Fourth, the "multiplier effects" of new spending for sports teams are highly exaggerated for local economies.

A dollar of new spending ripples through an economy, generating more than a dollar's worth of economic activity or output. This creates what economists call a "multiplier effect."

Rosentraub contends that "blue ribbon commissions" tend to exaggerate these multiplier effects. What matters more than economic activity is the income earned from that activity.

As an illustration, picture this.
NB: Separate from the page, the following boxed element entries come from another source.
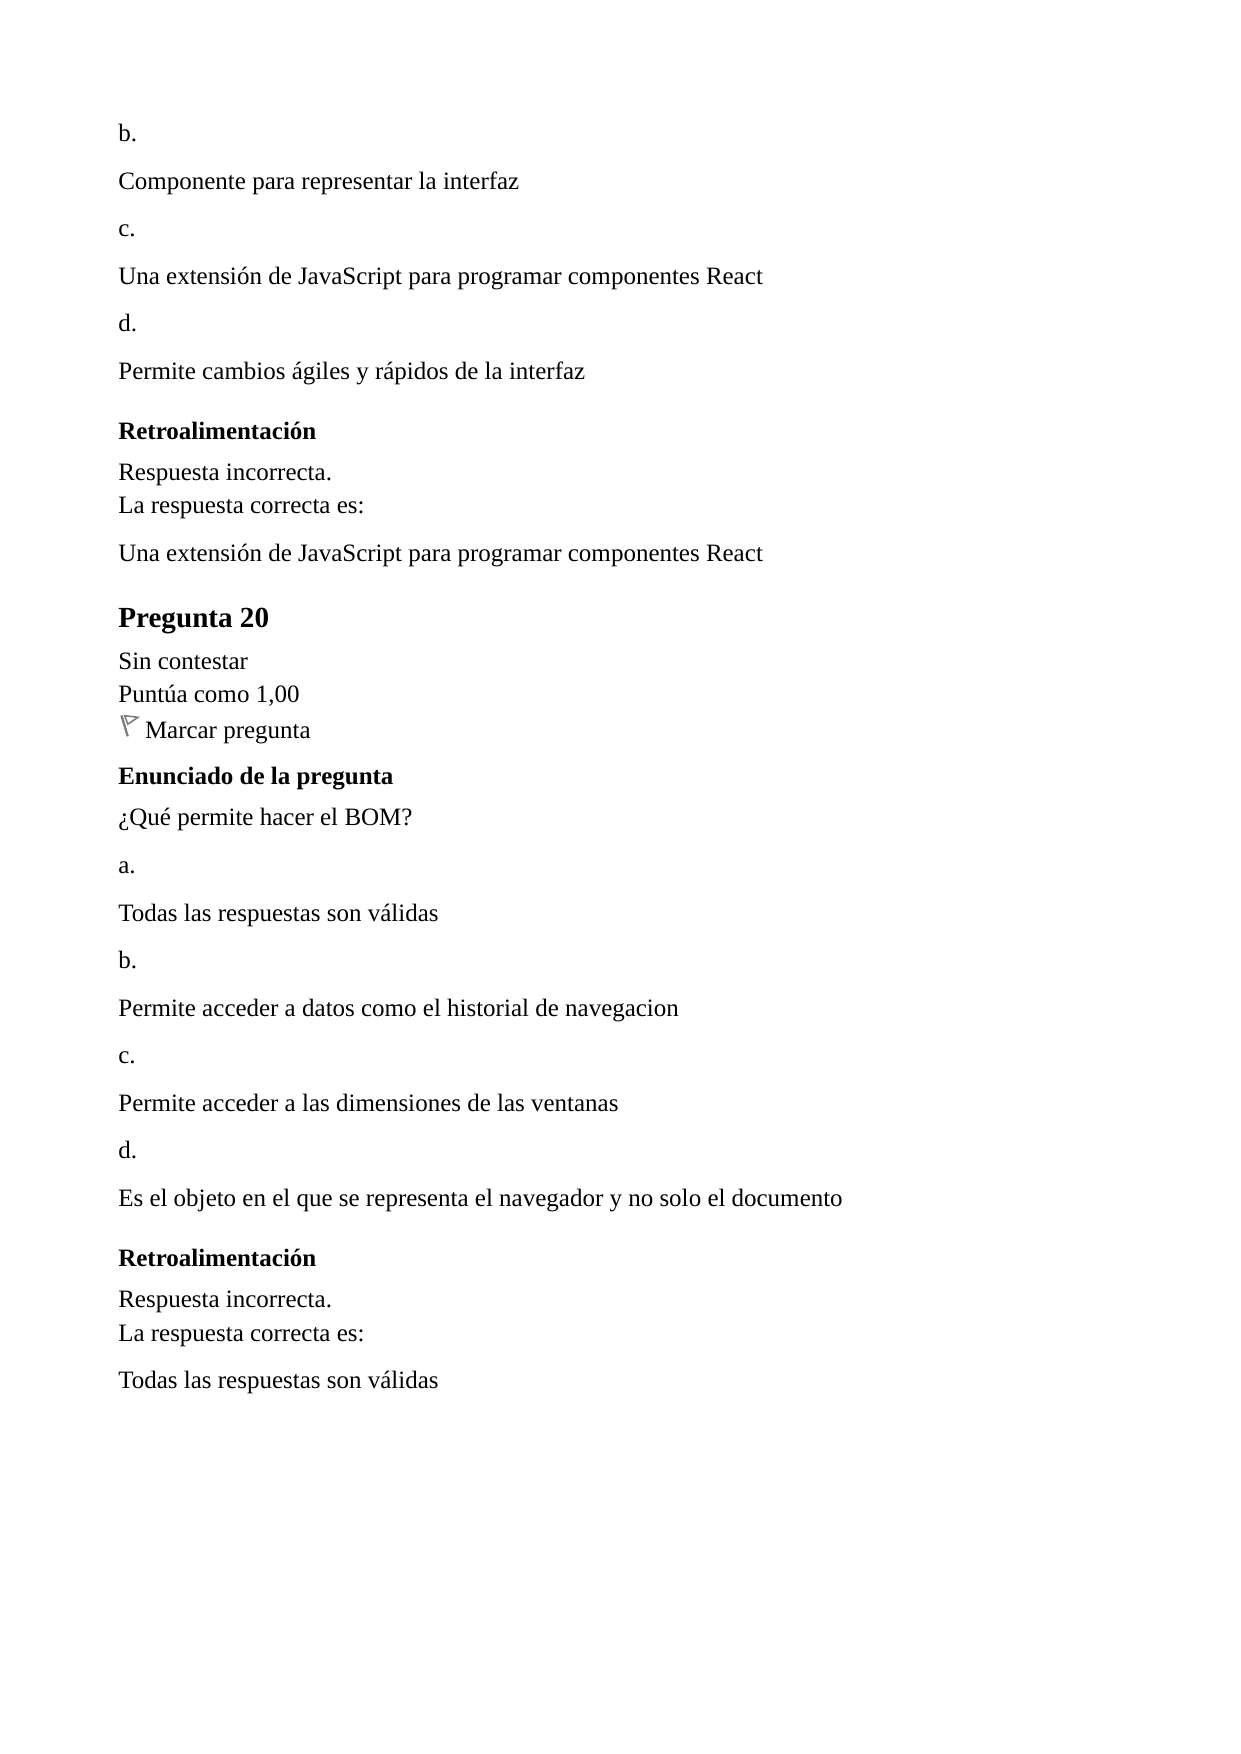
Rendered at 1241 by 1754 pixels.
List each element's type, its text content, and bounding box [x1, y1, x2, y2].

text Componente para representar la interfaz [118, 166, 1122, 194]
text La respuesta correcta es: [118, 491, 1122, 519]
text a. [118, 850, 1122, 879]
text c. [118, 213, 1122, 242]
text d. [118, 308, 1122, 337]
text Permite acceder a datos como el historial de navegacion [118, 993, 1122, 1022]
subtitle Enunciado de la pregunta [118, 761, 1122, 790]
text Respuesta incorrecta. [118, 457, 1122, 486]
text Puntúa como 1,00 [118, 679, 1122, 708]
text Una extensión de JavaScript para programar componentes React [118, 538, 1122, 567]
text Permite acceder a las dimensiones de las ventanas [118, 1088, 1122, 1117]
subtitle Retroalimentación [118, 1243, 1122, 1272]
text Es el objeto en el que se representa el navegador y no solo el documento [118, 1183, 1122, 1212]
text c. [118, 1040, 1122, 1069]
subtitle Retroalimentación [118, 416, 1122, 445]
text Permite cambios ágiles y rápidos de la interfaz [118, 356, 1122, 385]
text Todas las respuestas son válidas [118, 1365, 1122, 1394]
text Respuesta incorrecta. [118, 1284, 1122, 1313]
text Sin contestar [118, 646, 1122, 675]
text b. [118, 945, 1122, 974]
text Todas las respuestas son válidas [118, 898, 1122, 926]
text b. [118, 118, 1122, 147]
text La respuesta correcta es: [118, 1318, 1122, 1346]
text Marcar pregunta [118, 712, 1122, 744]
text d. [118, 1136, 1122, 1164]
subtitle Pregunta 20 [118, 600, 1122, 634]
text ¿Qué permite hacer el BOM? [118, 802, 1122, 831]
text Una extensión de JavaScript para programar componentes React [118, 261, 1122, 290]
When an athlete buys, say, a Cadillac only the dealership services (sales commission and car preparation costs) and profits are income earned in the local economy.

So when assessing a commission report, watch for two things: One, that earnings, not output, multipliers are used, and, two, that these multipliers are applied only to the new spending, not to total revenue.

(Should we at some point be blessed with a commission report and you wished to check whether or not the commission members have exaggerated, the output multipliers for the Triad are 1.7667 for "hotel and lodging places and amusements" and 1.7852 for "eating and drinking places." The earnings multipliers are 0.5446 for "hotel and lodging places and amusements" and 0.5269 for "eating and drinking places.")

Fifth, the "extra tax" boosters will be telling us that a professional team will put Greensboro on the national map, but there is no evidence that this changes the minds of corporate decisionmakers.

Apparently the idea is that suddenly in board rooms across corporate America, executives will be saying, "Greensboro has gone major league. They must be winners! Let's locate our next facility there!" Right!

Rosentraub, a professor of urban policies at Indiana University, says that there is no evidence that corporate location decisions are influenced by the presence or absence of major league sports. Firms making location decisions consider such factors such as access to markets and suppliers, local labor market conditions (including the percentage of workers unionized and whether or not the state has "right-to-work" laws making it harder to unionize), transportation facilities, the quality of the local schools, and so forth.

Sixth, proponents may point to the construction jobs created by the stadium, but this work will be short term and many construction workers will come from outside the area.

There will be employment in the construction trades. However, it will be short term, for once the work is completed, the jobs disappear. Furthermore, if there is a lot of other construction going on in the Triad when the stadium is built, then many of the stadium construction jobs will be filled by persons commuting into the area. Short of what local spending such commuting workers may engage in, their employment represents no economic gain to the Triad.

On the topic of job creation, it is pretty clear that the major league team will not be advertising for very many year-round jobs. In addition to bringing in the athletes, most of the well-paying front office jobs will be filled by persons currently on staff. The Triad residents may be able to pick up some clerical and accounting jobs, but not much else.

Vote Yes to Give $$$ to the Rich...Vote No to use tax money for Better Purposes

So, May 5th, vote for the new tax on prepared foods if giving part of your income to millionaire owners and athletes suits your fancy. You might also think about voting Yes if you want to see a neighbor's kid who works part time in a restaurant lose his job and see another neighbor lose her job at a video rental outlet because you and others diverted spending from eating out and watching videos to going to a couple of baseball games. If these motives strike you as perverse, then vote NO.